— DIRECTIONS —
Return the lines of the data below exactly. Start at the first and end with the line containing "1. El fabricante".

— DATASET CONTENT —
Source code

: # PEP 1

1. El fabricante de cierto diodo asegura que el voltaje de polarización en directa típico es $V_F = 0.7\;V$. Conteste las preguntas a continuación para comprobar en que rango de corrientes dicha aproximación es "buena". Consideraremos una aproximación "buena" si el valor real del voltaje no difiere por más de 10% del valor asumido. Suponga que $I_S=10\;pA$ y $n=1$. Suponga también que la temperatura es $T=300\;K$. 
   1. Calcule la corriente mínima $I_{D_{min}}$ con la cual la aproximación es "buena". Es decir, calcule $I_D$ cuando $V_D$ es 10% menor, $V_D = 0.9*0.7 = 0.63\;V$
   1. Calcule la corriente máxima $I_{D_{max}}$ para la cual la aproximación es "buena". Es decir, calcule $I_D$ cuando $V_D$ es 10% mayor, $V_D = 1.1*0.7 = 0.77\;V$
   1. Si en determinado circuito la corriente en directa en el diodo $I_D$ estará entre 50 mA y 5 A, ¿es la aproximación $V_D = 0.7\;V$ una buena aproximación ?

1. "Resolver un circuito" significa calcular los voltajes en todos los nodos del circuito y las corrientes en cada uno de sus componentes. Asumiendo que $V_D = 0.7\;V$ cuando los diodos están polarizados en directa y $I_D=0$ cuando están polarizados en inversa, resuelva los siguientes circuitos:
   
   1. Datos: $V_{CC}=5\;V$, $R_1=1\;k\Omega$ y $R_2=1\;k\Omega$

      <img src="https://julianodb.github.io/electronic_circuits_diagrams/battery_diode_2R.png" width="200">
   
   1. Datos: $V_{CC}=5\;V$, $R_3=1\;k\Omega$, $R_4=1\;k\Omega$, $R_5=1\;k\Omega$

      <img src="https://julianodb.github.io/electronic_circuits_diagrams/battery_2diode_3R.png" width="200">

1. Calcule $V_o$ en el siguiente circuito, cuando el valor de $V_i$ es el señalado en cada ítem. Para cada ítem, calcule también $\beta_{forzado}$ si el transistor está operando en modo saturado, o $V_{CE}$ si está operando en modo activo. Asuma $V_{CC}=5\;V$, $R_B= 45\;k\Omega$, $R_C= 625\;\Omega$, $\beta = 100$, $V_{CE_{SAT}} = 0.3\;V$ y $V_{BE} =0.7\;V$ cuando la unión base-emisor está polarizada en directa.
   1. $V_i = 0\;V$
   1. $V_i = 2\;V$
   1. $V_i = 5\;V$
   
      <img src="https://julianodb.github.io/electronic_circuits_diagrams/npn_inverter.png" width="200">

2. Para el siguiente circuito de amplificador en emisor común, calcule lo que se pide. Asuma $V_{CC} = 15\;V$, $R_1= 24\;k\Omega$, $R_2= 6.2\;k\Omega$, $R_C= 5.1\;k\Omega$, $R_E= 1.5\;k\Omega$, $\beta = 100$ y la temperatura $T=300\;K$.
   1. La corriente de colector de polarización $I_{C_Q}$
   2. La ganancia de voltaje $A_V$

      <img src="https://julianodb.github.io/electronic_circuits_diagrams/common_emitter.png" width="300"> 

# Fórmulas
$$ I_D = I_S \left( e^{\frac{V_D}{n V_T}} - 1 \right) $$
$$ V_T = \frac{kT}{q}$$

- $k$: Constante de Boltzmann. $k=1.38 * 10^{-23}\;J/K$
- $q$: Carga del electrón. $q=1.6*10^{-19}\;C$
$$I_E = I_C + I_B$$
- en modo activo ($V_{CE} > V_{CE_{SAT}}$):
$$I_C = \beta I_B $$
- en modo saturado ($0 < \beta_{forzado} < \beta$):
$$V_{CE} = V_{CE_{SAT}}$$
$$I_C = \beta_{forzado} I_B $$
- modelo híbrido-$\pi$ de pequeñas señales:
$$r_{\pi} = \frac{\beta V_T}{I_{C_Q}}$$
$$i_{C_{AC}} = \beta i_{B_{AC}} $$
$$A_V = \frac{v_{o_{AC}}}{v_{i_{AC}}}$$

— TASK SOLUTION —
Source code

: # PEP 1

1. El fabricante de cierto diodo asegura que el voltaje de polarización en directa típico es $V_F = 0.7\;V$. Conteste las preguntas a continuación para comprobar en que rango de corrientes dicha aproximación es "buena". Consideraremos una aproximación "buena" si el valor real del voltaje no difiere por más de 10% del valor asumido. Suponga que $I_S=10\;pA$ y $n=1$. Suponga también que la temperatura es $T=300\;K$. 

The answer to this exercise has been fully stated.